I'm reading data from three separate CSVs into Spark RDDs (using pyspark).
sc = SparkContext()
rdd_list = []
feattable = ['csv1', 'csv2', 'csv3']
for idx, ftable in enumerate(feattable):
print("Loading data from: %s" % ftable, idx)
thisRdd = sc.textFile('hdfs:' + ftable).mapPartitions(lambda line: read_line_csv(line))
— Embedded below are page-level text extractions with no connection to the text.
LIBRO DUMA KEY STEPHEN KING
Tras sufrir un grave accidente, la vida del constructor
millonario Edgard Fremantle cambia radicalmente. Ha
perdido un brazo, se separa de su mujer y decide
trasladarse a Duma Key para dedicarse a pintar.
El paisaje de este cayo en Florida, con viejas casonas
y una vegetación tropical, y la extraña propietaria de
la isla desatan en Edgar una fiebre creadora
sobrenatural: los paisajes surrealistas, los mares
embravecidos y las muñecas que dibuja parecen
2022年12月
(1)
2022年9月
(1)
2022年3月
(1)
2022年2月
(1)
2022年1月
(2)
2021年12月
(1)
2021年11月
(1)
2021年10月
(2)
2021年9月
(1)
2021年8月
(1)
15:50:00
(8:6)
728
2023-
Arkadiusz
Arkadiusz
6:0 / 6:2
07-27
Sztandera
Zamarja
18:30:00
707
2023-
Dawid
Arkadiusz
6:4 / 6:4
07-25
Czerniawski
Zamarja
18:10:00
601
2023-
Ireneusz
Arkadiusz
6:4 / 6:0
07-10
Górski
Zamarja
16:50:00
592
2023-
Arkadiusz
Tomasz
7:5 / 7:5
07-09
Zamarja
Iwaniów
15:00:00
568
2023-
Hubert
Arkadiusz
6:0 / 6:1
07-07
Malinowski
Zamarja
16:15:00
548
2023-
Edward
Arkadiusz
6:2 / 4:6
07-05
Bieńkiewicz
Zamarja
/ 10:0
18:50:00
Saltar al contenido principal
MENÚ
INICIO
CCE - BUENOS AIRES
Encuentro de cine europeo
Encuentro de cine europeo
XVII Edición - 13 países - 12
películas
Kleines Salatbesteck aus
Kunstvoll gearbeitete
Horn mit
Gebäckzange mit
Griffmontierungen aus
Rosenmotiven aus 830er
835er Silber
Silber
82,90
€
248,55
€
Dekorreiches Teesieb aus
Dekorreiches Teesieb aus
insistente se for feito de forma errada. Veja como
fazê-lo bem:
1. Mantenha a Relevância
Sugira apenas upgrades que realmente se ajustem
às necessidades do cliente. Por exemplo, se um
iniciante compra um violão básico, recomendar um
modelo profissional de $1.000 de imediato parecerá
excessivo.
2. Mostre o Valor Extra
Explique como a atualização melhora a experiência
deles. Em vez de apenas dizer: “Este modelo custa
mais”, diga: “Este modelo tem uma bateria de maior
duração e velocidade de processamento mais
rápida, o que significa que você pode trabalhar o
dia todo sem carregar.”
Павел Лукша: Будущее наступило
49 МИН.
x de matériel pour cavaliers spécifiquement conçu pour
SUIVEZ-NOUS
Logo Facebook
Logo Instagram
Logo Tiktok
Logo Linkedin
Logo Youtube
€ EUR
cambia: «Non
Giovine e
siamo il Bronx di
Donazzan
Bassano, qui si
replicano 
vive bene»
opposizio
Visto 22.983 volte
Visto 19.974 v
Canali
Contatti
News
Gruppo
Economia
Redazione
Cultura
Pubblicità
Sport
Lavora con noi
thisRdd = thisRdd.map("some mapping no relevant to question")\
.reduceByKey("some reducing no relevant to question")\
.map("final mapping").persist()
rdd_list.append(thisRdd)
rdd = sc.union(rdd_list).reduceByKey(lambda x,y : x+y)
print(rdd.take(5))
During the final mapping, for debugging, I get a tuple of (user_id, list(len(csv entries per user))
.
I run the code once and get:
Loading data from: csv1 0
Loading data from: csv2 1
Loading data from: csv3 2
[('749003', [[2000], [9081], [100]])]
running again I get:
...
[('749003', [[9081], [100], [2000]])]
and again:
...
[('749003', [[9081], [2000], [100]])]
So you can see I'm getting a random order to the final list. I want the final list to reflect the order of feattable
. How can I force the union
to preserve the order the RDDs were appended to the list?